A todo esto, progresábamos en nuestro azaroso itinerario a través de tribus hostiles, tumultuosos ríos y selvas de fábula, sin que los encantamientos del amor me dejaran apreciar el paisaje si no era para imaginarnos en una intermitente luna de miel mientras él y yo paseábamos solos. Solo me sentía un poco más culpable que feliz. Una vez tuvimos que huir de cierto puesto militar que había sido atacado por una tribu en rebelión. En otro lugar había una Misión católica y vi a Mrs. Kelly confesarse con el párroco como una devota; estábamos intercambiando nuestros papeles. Luego vino a disculparse por sus impertinencias y a advertirme contra Vic. Acusarlo de ser un donjuán cualquiera implicaba que ella había sido una de sus víctimas, lo cual espesó mis celos. ¿O me decía todo aquello para quedarse con él?

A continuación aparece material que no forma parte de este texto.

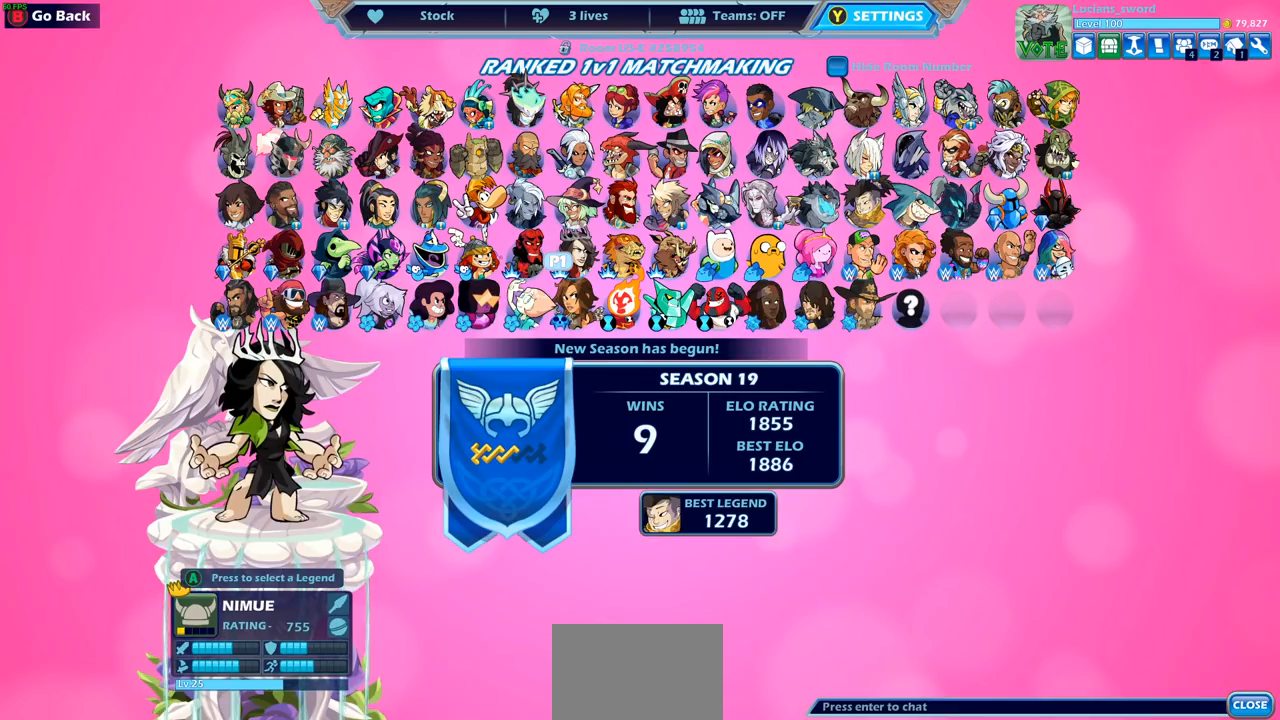
{"buttons": [], "left_stick": "center", "events": []}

Al fin llegamos a la región de los gorilas y Donald, paradójicamente eufórico, pudo grabar varios rollos de película y cintas de audio para su estudio de campo. En vista de lo que ocurrió poco después, me pregunto si confirmó que los machos peleaban por las hembras. Puesto que yo me veía incapaz, Vic se ofreció a explicarle a Donald que yo quería divorciarme. Pero según deduje después por lo que me contó Donald, a Vic debió derrotarle el clásico patetismo de mi marido confesándole cuánto me quería y quejoso, como una esposa despechada, de que yo hubiera olvidado nuestro aniversario. Y para colmo Vic tuvo que salvarle la vida abatiendo al gorila que nos habría librado de él.

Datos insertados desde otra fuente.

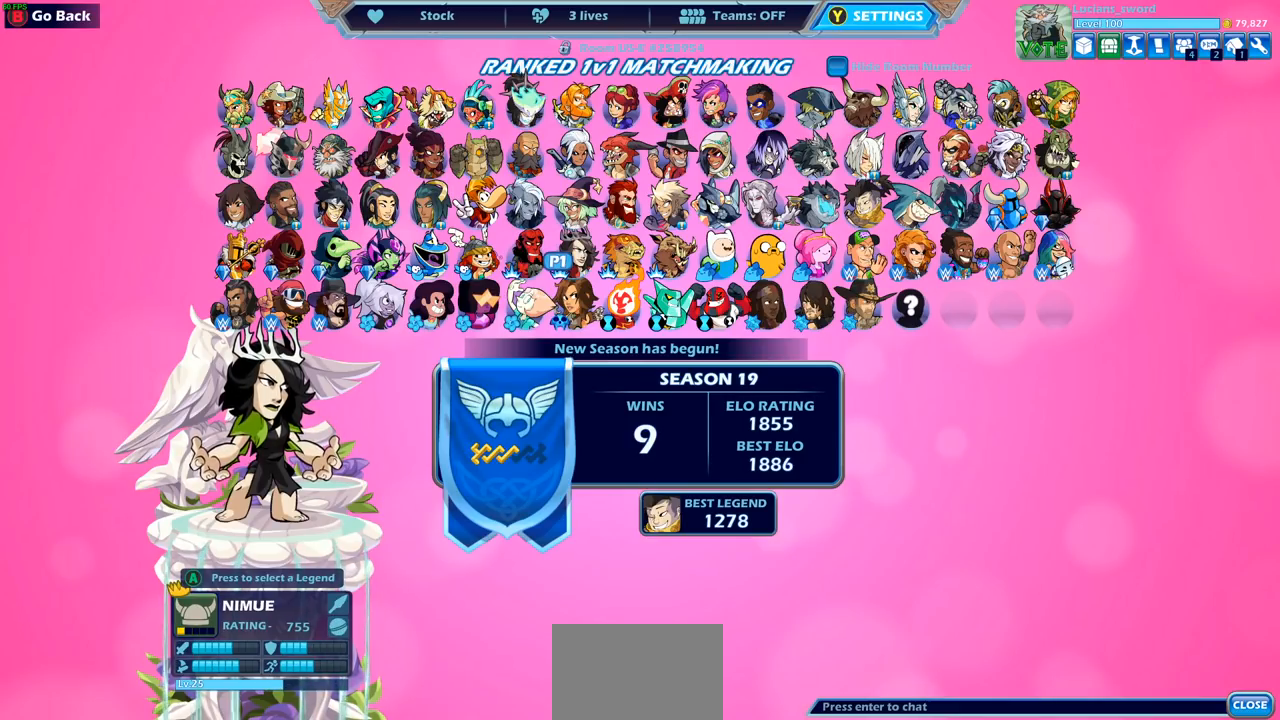
{"buttons": [], "left_stick": "center", "events": [[33, "DPAD_UP", "down"], [150, "DPAD_UP", "up"], [300, "DPAD_RIGHT", "down"], [383, "DPAD_RIGHT", "up"]]}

Furioso por su impotencia, Vic volvió solo a las tiendas y lo encontré borracho en brazos de Mrs. Kelly. No pude soportarlo y le disparé: apenas un rasguño en el hombro. Aquello tenía visos de folletín, porque justo entonces irrumpió Donald, que al fin parecía haberlo comprendido todo, según la cara que traía. Y Mrs. Kelly pretendió salvar mi matrimonio –y quedarse con Vic- contándole la historia de que yo solo había disparado a aquel rufián de las orejas de soplillo en defensa de mi honor. Por fortuna, ya no se llevaban los duelos, y Donald y yo nos volvimos a Nueva York sin despedirnos de nadie. Él optó por creerse la versión de Mrs. Kelly y se comportaba como si nada hubiese ocurrido; todos preferimos creer lo que nos conviene.
Y un par de semanas más tarde, ya que él no había sido capaz, tuve que ser yo quien le desengañara de las certezas de su mundo: le dije que me separaba. Para no ofenderlo más de la cuenta, me inventé un amante, el precursor de otros muchos reales que le siguieron.
Había perdido a Vic, pero me había encontrado a mí misma.